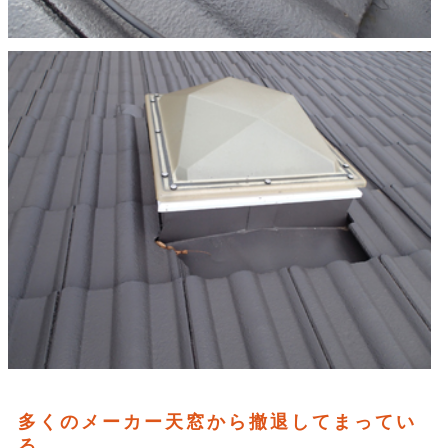
多くのメーカー天窓から撤退してまってい
る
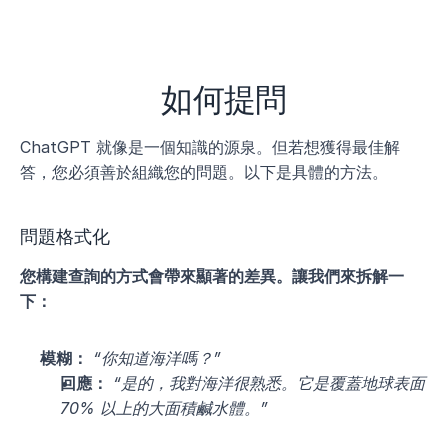
如何提問
ChatGPT 就像是一個知識的源泉。但若想獲得最佳解
答，您必須善於組織您的問題。以下是具體的方法。
問題格式化
您構建查詢的方式會帶來顯著的差異。讓我們來拆解一
下：
模糊：
“你知道海洋嗎？”
回應：
“是的，我對海洋很熟悉。它是覆蓋地球表面 
70% 以上的大面積鹹水體。”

▸ Activity:
What you return must match the material above exactly, apart from its pictures.

▸ Exercise output:
多くのメーカー天窓から撤退してまってい
る
如何提問
ChatGPT 就像是一個知識的源泉。但若想獲得最佳解
答，您必須善於組織您的問題。以下是具體的方法。
問題格式化
您構建查詢的方式會帶來顯著的差異。讓我們來拆解一
下：
模糊：
“你知道海洋嗎？”
回應：
“是的，我對海洋很熟悉。它是覆蓋地球表面 
70% 以上的大面積鹹水體。”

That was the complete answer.